:: MATERIAL PROVIDED

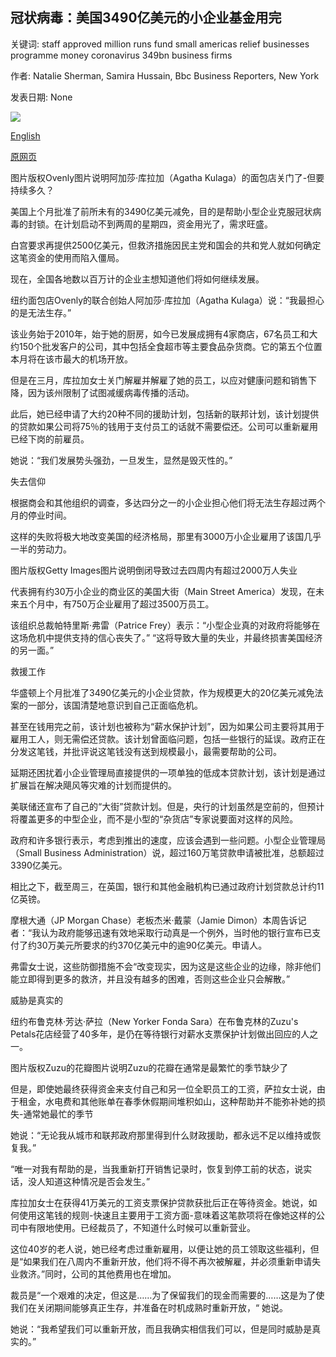 ## 冠状病毒：美国3490亿美元的小企业基金用完

关键词: staff approved million runs fund small americas relief businesses programme money coronavirus 349bn business firms

作者: Natalie Sherman, Samira Hussain, Bbc Business Reporters, New York

发表日期: None

![](https://ichef.bbci.co.uk/news/1024/branded_news/90A8/production/_111823073_49823809-50e7-497d-b8b3-686e5343e234.jpg)

[English](Coronavirus%3A%20America%27s%20%24349bn%20fund%20for%20small%20firms%20runs%20out.md)

[原网页](https://www.bbc.com/news/business-52312366)

图片版权Ovenly图片说明阿加莎·库拉加（Agatha Kulaga）的面包店关门了-但要持续多久？

美国上个月批准了前所未有的3490亿美元减免，目的是帮助小型企业克服冠状病毒的封锁。在计划启动不到两周的星期四，资金用光了，需求旺盛。

白宫要求再提供2500亿美元，但救济措施因民主党和国会的共和党人就如何确定这笔资金的使用而陷入僵局。

现在，全国各地数以百万计的企业主想知道他们将如何继续发展。

纽约面包店Ovenly的联合创始人阿加莎·库拉加（Agatha Kulaga）说：“我最担心的是无法生存。”

该业务始于2010年，始于她的厨房，如今已发展成拥有4家商店，67名员工和大约150个批发客户的公司，其中包括全食超市等主要食品杂货商。它的第五个位置本月将在该市最大的机场开放。

但是在三月，库拉加女士关门解雇并解雇了她的员工，以应对健康问题和销售下降，因为该州限制了试图减缓病毒传播的活动。

此后，她已经申请了大约20种不同的援助计划，包括新的联邦计划，该计划提供的贷款如果公司将75％的钱用于支付员工的话就不需要偿还。公司可以重新雇用已经下岗的前雇员。

她说：“我们发展势头强劲，一旦发生，显然是毁灭性的。”

失去信仰

根据商会和其他组织的调查，多达四分之一的小企业担心他们将无法生存超过两个月的停业时间。

这样的失败将极大地改变美国的经济格局，那里有3000万小企业雇用了该国几乎一半的劳动力。

图片版权Getty Images图片说明倒闭导致过去四周内有超过2000万人失业

代表拥有约30万小企业的商业区的美国大街（Main Street America）发现，在未来五个月中，有750万企业雇用了超过3500万员工。

该组织总裁帕特里斯·弗雷（Patrice Frey）表示：“小型企业真的对政府将能够在这场危机中提供支持的信心丧失了。” “这将导致大量的失业，并最终损害美国经济的另一面。”

救援工作

华盛顿上个月批准了3490亿美元的小企业贷款，作为规模更大的20亿美元减免法案的一部分，该国清楚地意识到自己正面临危机。

甚至在钱用完之前，该计划也被称为“薪水保护计划”，因为如果公司主要将其用于雇用工人，则无需偿还贷款。该计划曾面临问题，包括一些银行的延误。政府正在分发这笔钱，并批评说这笔钱没有送到规模最小，最需要帮助的公司。

延期还困扰着小企业管理局直接提供的一项单独的低成本贷款计划，该计划是通过扩展旨在解决飓风等灾难的计划而提供的。

美联储还宣布了自己的“大街”贷款计划。但是，央行的计划虽然是空前的，但预计将覆盖更多的中型企业，而不是小型的“杂货店”专家说要面对这样的风险。

政府和许多银行表示，考虑到推出的速度，应该会遇到一些问题。小型企业管理局（Small Business Administration）说，超过160万笔贷款申请被批准，总额超过3390亿美元。

相比之下，截至周三，在英国，银行和其他金融机构已通过政府计划贷款总计约11亿英镑。

摩根大通（JP Morgan Chase）老板杰米·戴蒙（Jamie Dimon）本周告诉记者：“我认为政府能够迅速有效地采取行动真是一个例外，当时他的银行宣布已支付了约30万美元所要求的约370亿美元中的逾90亿美元。申请人。

弗雷女士说，这些防御措施不会“改变现实，因为这是这些企业的边缘，除非他们能立即得到更多的救济，并且没有越多的困难，否则这些企业只会解散。”

威胁是真实的

纽约布鲁克林·芳达·萨拉（New Yorker Fonda Sara）在布鲁克林的Zuzu's Petals花店经营了40多年，是仍在等待银行对薪水支票保护计划做出回应的人之一。

图片版权Zuzu的花瓣图片说明Zuzu的花瓣在通常是最繁忙的季节缺少了

但是，即使她最终获得资金来支付自己和另一位全职员工的工资，萨拉女士说，由于租金，水电费和其他账单在春季休假期间堆积如山，这种帮助并不能弥补她的损失-通常她最忙的季节

她说：“无论我从城市和联邦政府那里得到什么财政援助，都永远不足以维持或恢复我。”

“唯一对我有帮助的是，当我重新打开销售记录时，恢复到停工前的状态，说实话，没人知道这种情况是否会发生。”

库拉加女士在获得41万美元的工资支票保护贷款获批后正在等待资金。她说，如何使用这笔钱的规则-快速且主要用于工资方面-意味着这笔款项将在像她这样的公司中有限地使用。已经裁员了，不知道什么时候可以重新营业。

这位40岁的老人说，她已经考虑过重新雇用，以便让她的员工领取这些福利，但是“如果我们在八周内不重新开放，他们将不得不再次被解雇，并必须重新申请失业救济。”同时，公司的其他费用也在增加。

裁员是“一个艰难的决定，但这是……为了保留我们的现金而需要的……这是为了使我们在关闭期间能够真正生存，并准备在时机成熟时重新开放，“ 她说。

她说：“我希望我们可以重新开放，而且我确实相信我们可以，但是同时威胁是真实的。”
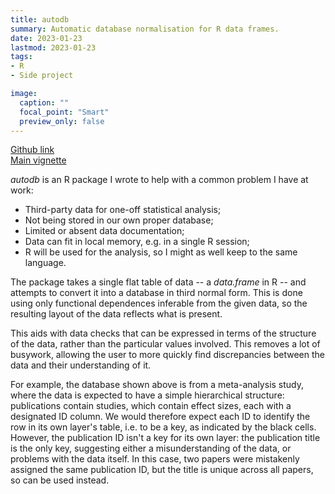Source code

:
 ```yaml
---
title: autodb
summary: Automatic database normalisation for R data frames.
date: 2023-01-23
lastmod: 2023-01-23
tags:
- R
- Side project

image:
  caption: ""
  focal_point: "Smart"
  preview_only: false
---
```


[Github link](https://github.com/CharnelMouse/autodb)\
[Main vignette](/autodb/autodb.html)

*autodb* is an R package I wrote to help with a common problem I have at work:

- Third-party data for one-off statistical analysis;
- Not being stored in our own proper database;
- Limited or absent data documentation;
- Data can fit in local memory, e.g. in a single R session;
- R will be used for the analysis, so I might as well keep to the same language.

The package takes a single flat table of data -- a *data.frame* in R -- and attempts to convert it into a database in third normal form. This is done using only functional dependences inferable from the given data, so the resulting layout of the data reflects what is present.

This aids with data checks that can be expressed in terms of the structure of the data, rather than the particular values involved. This removes a lot of busywork, allowing the user to more quickly find discrepancies between the data and their understanding of it.

For example, the database shown above is from a meta-analysis study, where the data is expected to have a simple hierarchical structure: publications contain studies, which contain effect sizes, each with a designated ID column. We would therefore expect each ID to identify the row in its own layer's table, i.e. to be a key, as indicated by the black cells. However, the publication ID isn't a key for its own layer: the publication title is the only key, suggesting either a misunderstanding of the data, or problems with the data itself. In this case, two papers were mistakenly assigned the same publication ID, but the title is unique across all papers, so can be used instead.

::::

→ WORK ORDER
Please retype all the entries word for word, omitting the pictures.

→ RESULT FOR THIS EXERCISE
 ## 冠状病毒：美国3490亿美元的小企业基金用完

关键词: staff approved million runs fund small americas relief businesses programme money coronavirus 349bn business firms

作者: Natalie Sherman, Samira Hussain, Bbc Business Reporters, New York

发表日期: None

![](https://ichef.bbci.co.uk/news/1024/branded_news/90A8/production/_111823073_49823809-50e7-497d-b8b3-686e5343e234.jpg)

[English](Coronavirus%3A%20America%27s%20%24349bn%20fund%20for%20small%20firms%20runs%20out.md)

[原网页](https://www.bbc.com/news/business-52312366)

图片版权Ovenly图片说明阿加莎·库拉加（Agatha Kulaga）的面包店关门了-但要持续多久？

美国上个月批准了前所未有的3490亿美元减免，目的是帮助小型企业克服冠状病毒的封锁。在计划启动不到两周的星期四，资金用光了，需求旺盛。

白宫要求再提供2500亿美元，但救济措施因民主党和国会的共和党人就如何确定这笔资金的使用而陷入僵局。

现在，全国各地数以百万计的企业主想知道他们将如何继续发展。

纽约面包店Ovenly的联合创始人阿加莎·库拉加（Agatha Kulaga）说：“我最担心的是无法生存。”

该业务始于2010年，始于她的厨房，如今已发展成拥有4家商店，67名员工和大约150个批发客户的公司，其中包括全食超市等主要食品杂货商。它的第五个位置本月将在该市最大的机场开放。

但是在三月，库拉加女士关门解雇并解雇了她的员工，以应对健康问题和销售下降，因为该州限制了试图减缓病毒传播的活动。

此后，她已经申请了大约20种不同的援助计划，包括新的联邦计划，该计划提供的贷款如果公司将75％的钱用于支付员工的话就不需要偿还。公司可以重新雇用已经下岗的前雇员。

她说：“我们发展势头强劲，一旦发生，显然是毁灭性的。”

失去信仰

根据商会和其他组织的调查，多达四分之一的小企业担心他们将无法生存超过两个月的停业时间。

这样的失败将极大地改变美国的经济格局，那里有3000万小企业雇用了该国几乎一半的劳动力。

图片版权Getty Images图片说明倒闭导致过去四周内有超过2000万人失业

代表拥有约30万小企业的商业区的美国大街（Main Street America）发现，在未来五个月中，有750万企业雇用了超过3500万员工。

该组织总裁帕特里斯·弗雷（Patrice Frey）表示：“小型企业真的对政府将能够在这场危机中提供支持的信心丧失了。” “这将导致大量的失业，并最终损害美国经济的另一面。”

救援工作

华盛顿上个月批准了3490亿美元的小企业贷款，作为规模更大的20亿美元减免法案的一部分，该国清楚地意识到自己正面临危机。

甚至在钱用完之前，该计划也被称为“薪水保护计划”，因为如果公司主要将其用于雇用工人，则无需偿还贷款。该计划曾面临问题，包括一些银行的延误。政府正在分发这笔钱，并批评说这笔钱没有送到规模最小，最需要帮助的公司。

延期还困扰着小企业管理局直接提供的一项单独的低成本贷款计划，该计划是通过扩展旨在解决飓风等灾难的计划而提供的。

美联储还宣布了自己的“大街”贷款计划。但是，央行的计划虽然是空前的，但预计将覆盖更多的中型企业，而不是小型的“杂货店”专家说要面对这样的风险。

政府和许多银行表示，考虑到推出的速度，应该会遇到一些问题。小型企业管理局（Small Business Administration）说，超过160万笔贷款申请被批准，总额超过3390亿美元。

相比之下，截至周三，在英国，银行和其他金融机构已通过政府计划贷款总计约11亿英镑。

摩根大通（JP Morgan Chase）老板杰米·戴蒙（Jamie Dimon）本周告诉记者：“我认为政府能够迅速有效地采取行动真是一个例外，当时他的银行宣布已支付了约30万美元所要求的约370亿美元中的逾90亿美元。申请人。

弗雷女士说，这些防御措施不会“改变现实，因为这是这些企业的边缘，除非他们能立即得到更多的救济，并且没有越多的困难，否则这些企业只会解散。”

威胁是真实的

纽约布鲁克林·芳达·萨拉（New Yorker Fonda Sara）在布鲁克林的Zuzu's Petals花店经营了40多年，是仍在等待银行对薪水支票保护计划做出回应的人之一。

图片版权Zuzu的花瓣图片说明Zuzu的花瓣在通常是最繁忙的季节缺少了

但是，即使她最终获得资金来支付自己和另一位全职员工的工资，萨拉女士说，由于租金，水电费和其他账单在春季休假期间堆积如山，这种帮助并不能弥补她的损失-通常她最忙的季节

她说：“无论我从城市和联邦政府那里得到什么财政援助，都永远不足以维持或恢复我。”

“唯一对我有帮助的是，当我重新打开销售记录时，恢复到停工前的状态，说实话，没人知道这种情况是否会发生。”

库拉加女士在获得41万美元的工资支票保护贷款获批后正在等待资金。她说，如何使用这笔钱的规则-快速且主要用于工资方面-意味着这笔款项将在像她这样的公司中有限地使用。已经裁员了，不知道什么时候可以重新营业。

这位40岁的老人说，她已经考虑过重新雇用，以便让她的员工领取这些福利，但是“如果我们在八周内不重新开放，他们将不得不再次被解雇，并必须重新申请失业救济。”同时，公司的其他费用也在增加。

裁员是“一个艰难的决定，但这是……为了保留我们的现金而需要的……这是为了使我们在关闭期间能够真正生存，并准备在时机成熟时重新开放，“ 她说。

她说：“我希望我们可以重新开放，而且我确实相信我们可以，但是同时威胁是真实的。”
Source code

:
 ```yaml
---
title: autodb
summary: Automatic database normalisation for R data frames.
date: 2023-01-23
lastmod: 2023-01-23
tags:
- R
- Side project

image:
  caption: ""
  focal_point: "Smart"
  preview_only: false
---
```


[Github link](https://github.com/CharnelMouse/autodb)\
[Main vignette](/autodb/autodb.html)

*autodb* is an R package I wrote to help with a common problem I have at work:

- Third-party data for one-off statistical analysis;
- Not being stored in our own proper database;
- Limited or absent data documentation;
- Data can fit in local memory, e.g. in a single R session;
- R will be used for the analysis, so I might as well keep to the same language.

The package takes a single flat table of data -- a *data.frame* in R -- and attempts to convert it into a database in third normal form. This is done using only functional dependences inferable from the given data, so the resulting layout of the data reflects what is present.

This aids with data checks that can be expressed in terms of the structure of the data, rather than the particular values involved. This removes a lot of busywork, allowing the user to more quickly find discrepancies between the data and their understanding of it.

For example, the database shown above is from a meta-analysis study, where the data is expected to have a simple hierarchical structure: publications contain studies, which contain effect sizes, each with a designated ID column. We would therefore expect each ID to identify the row in its own layer's table, i.e. to be a key, as indicated by the black cells. However, the publication ID isn't a key for its own layer: the publication title is the only key, suggesting either a misunderstanding of the data, or problems with the data itself. In this case, two papers were mistakenly assigned the same publication ID, but the title is unique across all papers, so can be used instead.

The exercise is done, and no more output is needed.